Okay, let's see how you got on.
What I'm gonna do is to go through each of these statements separately and then we'll see who you agree with and maybe who you don't.
So I'm gonna start with Laura.
Now, Laura says, "Carbon and oxygen react with carbon dioxide." Now, she's not wrong.
It's entirely correct.
All she's done though is changed her symbol equation into a word equation and she hasn't recognised that actually that symbol equation is providing us some quantitative information.
So it's far too vague.
Jacob said that "one carbon atom reacts with one oxygen molecule making one carbon dioxide molecule." And at first glance, that does appear to be correct, but what he hasn't recognised is that that carbon actually represents a really large number of carbon atoms that are reacting, not just one carbon atom.
He's misinterpreted the idea that there are coefficients here, they're not actually written because if it's at least there, all the coefficients are one.
But his answer's just far too specific 'cause he's talking about one atom and we can never just get one atom to react at one time.
Not in the science laboratory anyway, it's far too difficult.
So again, this one is too specific while Laura was too vague.
Now if we look at Andeep's suggestion, he's actually got the right idea that the chemical equation is actually representing a large number of particles, but he's given a specific number of atoms, okay? So his description, again, very similar to Jacob's, it's just too specific.
He's not indicating a ratio.
He's giving us a specific number.
So the best answer, I reckon is gonna be Izzy.
She said that "each carbon atom reacts with one oxygen molecule to make a carbon dioxide molecule." And she's correctly interpreted what this actually means, so what's actually happening.
She's kind of taken into account, subtly, that stoichiometry, those molar ratios.
Each atom reacts with one molecule and makes a carbon dioxide molecule.
So as I said, they were really subtle differences, but the best of the four descriptions here was going to be Izzy's.
Very well done if you managed to get that correct.
Okay, for the next few questions of this task, I'd like you to use the stoichiometry, remember, that's the molar ratio, to determine the new molar quantities that are suggested for A, B, and C.
So you'll need to pause the video here and come back when you're ready to check your answer.
Okay, let's see how you got on.
Now the first thing to remember is that if there isn't a coefficient actually written in front of a particular substance, that coefficient is a 1.
So you may wish to write those in to start with when you're thinking about new molar quantities.
But when I do think about that and I want to see how it's changed.
So for a, I can see that the tin oxide has changed from a one coefficient to a two, and the only way that can happen is by multiplying by two.
So I need to multiply the coefficients for the rest of the equation to get the new molar quantities.
So I then have four moles, two moles, and four moles.
For B, I needed to multiply by six.
So my new quantities then for the rest of the materials is 12, 6 and 12.

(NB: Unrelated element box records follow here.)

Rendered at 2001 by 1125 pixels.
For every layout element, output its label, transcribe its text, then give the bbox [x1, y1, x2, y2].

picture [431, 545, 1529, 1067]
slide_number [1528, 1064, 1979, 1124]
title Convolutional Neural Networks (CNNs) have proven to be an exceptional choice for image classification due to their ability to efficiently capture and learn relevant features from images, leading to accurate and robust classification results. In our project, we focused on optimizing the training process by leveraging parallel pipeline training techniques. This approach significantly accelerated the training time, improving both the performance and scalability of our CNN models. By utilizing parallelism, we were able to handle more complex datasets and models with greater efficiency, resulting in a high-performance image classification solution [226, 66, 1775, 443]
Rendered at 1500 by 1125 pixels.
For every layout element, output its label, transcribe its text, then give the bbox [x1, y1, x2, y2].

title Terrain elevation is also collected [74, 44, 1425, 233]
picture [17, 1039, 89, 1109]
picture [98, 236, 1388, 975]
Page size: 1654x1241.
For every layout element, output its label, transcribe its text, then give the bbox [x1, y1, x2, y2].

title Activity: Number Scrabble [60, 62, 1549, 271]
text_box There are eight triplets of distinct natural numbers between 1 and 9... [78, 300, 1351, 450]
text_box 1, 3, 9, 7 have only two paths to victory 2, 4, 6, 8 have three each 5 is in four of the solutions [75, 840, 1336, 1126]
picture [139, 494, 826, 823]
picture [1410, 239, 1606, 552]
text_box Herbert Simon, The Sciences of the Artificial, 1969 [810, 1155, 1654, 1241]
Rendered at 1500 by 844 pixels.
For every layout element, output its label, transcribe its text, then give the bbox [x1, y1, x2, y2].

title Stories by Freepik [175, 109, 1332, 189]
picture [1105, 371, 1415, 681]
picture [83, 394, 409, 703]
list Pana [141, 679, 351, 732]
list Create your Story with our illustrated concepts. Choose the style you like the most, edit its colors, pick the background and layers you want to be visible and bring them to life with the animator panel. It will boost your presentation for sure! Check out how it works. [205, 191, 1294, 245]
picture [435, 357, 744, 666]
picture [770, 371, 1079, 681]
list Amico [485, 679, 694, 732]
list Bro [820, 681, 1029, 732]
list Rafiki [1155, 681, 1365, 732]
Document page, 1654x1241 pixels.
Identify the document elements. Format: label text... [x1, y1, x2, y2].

And for C, I needed to divide by two to go from one to one half, and therefore the rest of my quantities will be one, 0.
5 or one half, and one mole.
So very well done if you managed to get those correct.
Good job, guys! For this next question, I'd like you to use the stoichiometry similar to what you did in the last question to determine the new molar quantities.
But what we've done is given you that molar quantity under a different reactant or product.
So be careful about how you consider what those new molar quantities are.
But pause the video then and come back when you're ready to check your answers.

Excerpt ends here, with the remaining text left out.